Supernovas are bad news. They can destroy biospheres and flood planets with deadly radiation. And now, a recent study has added a potential new threat: a special type of supernova that can destroy a planet’s ozone layer years after the initial explosion.
When giant stars die in massive explosions called supernova, they temporarily become some of the brightest objects in the universe. A single supernova can eclipse the combined light of hundreds of billions of stars.
To give you some perspective, the nearby star Betelgeuse will explode any day. (That’s an astronomical “any day,” meaning within the next few million years.) Even though the star is more than 600 light-years away from us, when it will go supernova , it will be the brightest object in our sky, just behind the Sun. Betelgeuse will be visible during the day, shining brighter than a full moon. For a few weeks, at the height of the explosion, it will be so bright that it will cast shadows in the middle of the night.
Related: Supernova alert! Astronomers just found a way to predict the explosive death of stars
Despite the dreadful luminosity, the visible light portion of a supernova is only a tiny fraction of the total energy output. Also, although intense amounts of visible light can cause blindness, they don’t have many other serious effects. What is more concerning is the high-energy radiation associated with the supernova, usually in the form of X-rays and gamma rays.
X-ray specifications
High-energy radiation can catalyze oxygen, stripping away Earth’s protective ozone layer. Without the ozone layer, life on the surface of our planet would experience the full ultraviolet radiation of the sun, which could lead to an extinction event.
The burst of radiation occurs within the first seconds of a supernova, but an even greater threat arises later. cosmic rayswhich are subatomic particles accelerated to nearly speed of light, eventually erupted from the maelstrom hundreds or thousands of years later. They carry a decent fraction of the supernova’s total energy with them, and they can also strip away ozone layers and drench a planet’s surface in deadly radiation.
Such events may have occurred in the past. Analysis of lunar regolith and submarine cores reveals substantial amounts of iron-60, a radioactive isotope of iron produced only in supernovae. The presence of iron-60 suggests that the Earth was hit by supernova ejecta just a few million years ago.
Based on the threats posed by gamma rays and cosmic rays, astronomers have already concluded that we are relatively safe; there are no nearby supernova candidates that may pose a threat to life on Earth.
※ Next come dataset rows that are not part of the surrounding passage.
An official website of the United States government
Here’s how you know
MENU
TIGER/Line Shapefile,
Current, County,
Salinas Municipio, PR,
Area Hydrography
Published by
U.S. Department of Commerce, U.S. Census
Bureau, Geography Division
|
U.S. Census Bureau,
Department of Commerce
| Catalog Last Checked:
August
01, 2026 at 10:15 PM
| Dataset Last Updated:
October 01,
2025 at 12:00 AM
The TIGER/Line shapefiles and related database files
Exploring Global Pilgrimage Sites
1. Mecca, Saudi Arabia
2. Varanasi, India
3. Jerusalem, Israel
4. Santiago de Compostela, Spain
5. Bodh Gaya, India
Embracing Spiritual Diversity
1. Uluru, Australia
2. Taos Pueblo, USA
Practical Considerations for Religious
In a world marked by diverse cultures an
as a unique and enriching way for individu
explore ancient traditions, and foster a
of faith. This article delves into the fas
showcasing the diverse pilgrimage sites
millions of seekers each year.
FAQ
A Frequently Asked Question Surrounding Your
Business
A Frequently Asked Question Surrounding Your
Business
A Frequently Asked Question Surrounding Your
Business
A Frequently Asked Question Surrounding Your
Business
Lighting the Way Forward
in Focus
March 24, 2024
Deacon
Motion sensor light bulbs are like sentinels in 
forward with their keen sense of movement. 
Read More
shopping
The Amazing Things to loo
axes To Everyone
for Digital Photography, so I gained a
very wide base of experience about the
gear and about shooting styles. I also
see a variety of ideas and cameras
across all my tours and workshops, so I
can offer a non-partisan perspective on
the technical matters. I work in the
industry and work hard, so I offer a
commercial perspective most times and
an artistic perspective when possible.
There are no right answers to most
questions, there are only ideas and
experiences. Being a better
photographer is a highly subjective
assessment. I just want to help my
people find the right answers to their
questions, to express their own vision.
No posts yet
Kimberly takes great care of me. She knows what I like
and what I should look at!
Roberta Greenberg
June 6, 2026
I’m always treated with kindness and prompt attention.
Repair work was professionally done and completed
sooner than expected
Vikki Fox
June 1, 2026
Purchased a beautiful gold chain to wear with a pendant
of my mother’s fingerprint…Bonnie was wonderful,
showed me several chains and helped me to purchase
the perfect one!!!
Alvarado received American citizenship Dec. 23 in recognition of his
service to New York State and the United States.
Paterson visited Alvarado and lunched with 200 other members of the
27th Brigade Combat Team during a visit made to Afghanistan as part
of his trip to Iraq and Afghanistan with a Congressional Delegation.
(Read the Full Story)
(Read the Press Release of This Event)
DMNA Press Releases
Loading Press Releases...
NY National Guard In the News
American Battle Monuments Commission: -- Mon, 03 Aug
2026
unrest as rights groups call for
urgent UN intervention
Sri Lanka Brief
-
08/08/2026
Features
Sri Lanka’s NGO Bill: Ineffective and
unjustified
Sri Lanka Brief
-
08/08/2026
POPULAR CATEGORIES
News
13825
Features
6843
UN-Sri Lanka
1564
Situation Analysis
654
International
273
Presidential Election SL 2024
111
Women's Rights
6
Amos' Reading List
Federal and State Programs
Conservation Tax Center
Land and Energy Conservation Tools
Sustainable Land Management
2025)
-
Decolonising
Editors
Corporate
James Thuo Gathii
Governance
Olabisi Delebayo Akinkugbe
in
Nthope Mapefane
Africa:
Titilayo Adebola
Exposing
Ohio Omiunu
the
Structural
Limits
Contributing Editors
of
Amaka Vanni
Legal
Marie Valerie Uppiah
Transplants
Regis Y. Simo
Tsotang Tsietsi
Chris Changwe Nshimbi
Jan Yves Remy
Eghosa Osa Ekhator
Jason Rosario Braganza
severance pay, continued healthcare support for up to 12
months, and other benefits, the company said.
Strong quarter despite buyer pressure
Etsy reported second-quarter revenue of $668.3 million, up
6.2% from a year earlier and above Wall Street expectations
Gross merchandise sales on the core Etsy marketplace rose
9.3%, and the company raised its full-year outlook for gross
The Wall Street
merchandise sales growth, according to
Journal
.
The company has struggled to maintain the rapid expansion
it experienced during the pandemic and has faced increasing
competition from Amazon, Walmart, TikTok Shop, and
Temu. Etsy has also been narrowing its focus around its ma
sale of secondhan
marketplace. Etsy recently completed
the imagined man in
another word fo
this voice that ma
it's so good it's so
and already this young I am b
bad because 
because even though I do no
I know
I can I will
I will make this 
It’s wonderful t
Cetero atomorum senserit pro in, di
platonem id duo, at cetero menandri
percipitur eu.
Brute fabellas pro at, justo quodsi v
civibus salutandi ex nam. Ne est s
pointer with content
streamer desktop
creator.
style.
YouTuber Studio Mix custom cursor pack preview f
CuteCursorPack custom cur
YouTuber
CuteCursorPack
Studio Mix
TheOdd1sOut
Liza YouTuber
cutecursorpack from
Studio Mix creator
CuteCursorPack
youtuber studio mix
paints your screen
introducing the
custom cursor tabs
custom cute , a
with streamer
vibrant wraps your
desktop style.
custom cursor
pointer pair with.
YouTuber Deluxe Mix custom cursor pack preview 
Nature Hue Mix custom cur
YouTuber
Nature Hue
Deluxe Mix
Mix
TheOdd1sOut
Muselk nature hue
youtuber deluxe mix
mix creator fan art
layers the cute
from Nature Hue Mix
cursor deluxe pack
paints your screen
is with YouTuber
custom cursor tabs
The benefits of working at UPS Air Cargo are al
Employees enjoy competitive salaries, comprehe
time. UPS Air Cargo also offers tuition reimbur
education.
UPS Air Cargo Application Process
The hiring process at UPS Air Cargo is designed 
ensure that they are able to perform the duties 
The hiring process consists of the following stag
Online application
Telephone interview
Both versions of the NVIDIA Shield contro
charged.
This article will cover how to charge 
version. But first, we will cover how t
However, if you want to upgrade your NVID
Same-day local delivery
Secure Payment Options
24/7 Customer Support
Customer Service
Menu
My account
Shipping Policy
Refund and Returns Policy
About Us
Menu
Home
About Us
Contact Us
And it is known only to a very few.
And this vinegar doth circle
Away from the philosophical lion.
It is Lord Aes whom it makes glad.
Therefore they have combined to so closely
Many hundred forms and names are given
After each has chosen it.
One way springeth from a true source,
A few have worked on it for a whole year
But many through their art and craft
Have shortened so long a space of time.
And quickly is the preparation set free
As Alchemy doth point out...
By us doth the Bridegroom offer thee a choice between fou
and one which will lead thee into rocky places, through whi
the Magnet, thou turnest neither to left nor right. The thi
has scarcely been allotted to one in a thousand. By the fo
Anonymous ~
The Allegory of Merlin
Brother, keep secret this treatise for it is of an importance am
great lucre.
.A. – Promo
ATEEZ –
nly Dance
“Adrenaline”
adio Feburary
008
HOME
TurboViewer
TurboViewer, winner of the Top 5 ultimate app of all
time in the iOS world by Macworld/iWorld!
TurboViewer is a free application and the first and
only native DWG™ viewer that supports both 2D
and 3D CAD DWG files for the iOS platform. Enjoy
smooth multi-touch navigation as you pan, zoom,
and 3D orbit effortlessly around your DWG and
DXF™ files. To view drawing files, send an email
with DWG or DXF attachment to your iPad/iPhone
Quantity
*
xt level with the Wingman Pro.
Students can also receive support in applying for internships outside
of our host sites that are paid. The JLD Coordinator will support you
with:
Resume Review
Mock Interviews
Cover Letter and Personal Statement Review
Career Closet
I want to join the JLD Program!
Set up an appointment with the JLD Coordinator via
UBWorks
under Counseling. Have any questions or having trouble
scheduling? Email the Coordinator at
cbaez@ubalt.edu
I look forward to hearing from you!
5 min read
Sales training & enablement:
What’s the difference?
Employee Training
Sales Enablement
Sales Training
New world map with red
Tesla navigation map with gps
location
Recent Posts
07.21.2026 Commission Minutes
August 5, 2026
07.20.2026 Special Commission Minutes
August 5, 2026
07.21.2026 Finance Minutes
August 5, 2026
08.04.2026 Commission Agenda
But astronomers have discovered a potential new hazard, which they described in a paper published in the Preprint Database. arXiv October: A certain class of supernova can release an additional form of deadly long-range radiation that poses a serious danger to Earth-like planets.
This special class of supernova occurs when a star approaching the end of its life is surrounded by a thick disc of material. After the initial supernova explosion, a shock wave forms and slams into this disk. The shock wave heats the disk to incredibly high temperatures, causing the disk to emit large amounts of X-rays.
This radiation can carry large amounts of energy and travel extremely long distances. In the recent study, astronomers found that the brightest X-ray supernovae can overwhelm a planet’s ozone layer, depleting it by up to 50%, which is more than enough to trigger an event. of extinction, at an incredible distance of 150 light-years.
Reduction of the galactic habitable zone
These types of supernovae would create a deadly double whammy. Months or years after the initial explosion, a vulnerable planet would be hammered by X-rays. Then, hundreds or thousands of years later, cosmic rays would come, finishing the job before the biosphere had had the chance to recover and replenish its protective layer.
Fortunately, Earth remains safe, as we don’t know of any candidate X-ray supernova nearby. But this new study places additional limits on the galactic habitable zone, the region of each galaxy that can support life. Within the confines of a galaxy, star formation is too weak to provide the necessary ingredients for rocky planets. But dense cores, where stars live and die at a breakneck pace, are also deadly, as frequent supernovae flood their surroundings with radiation.
The new study shows that the inner edge of the galactic habitable zone is likely farther from the galaxy’s core than we previously thought. Despite being hit here and there, Earth is in one of the safest neighborhoods in the entire galaxy.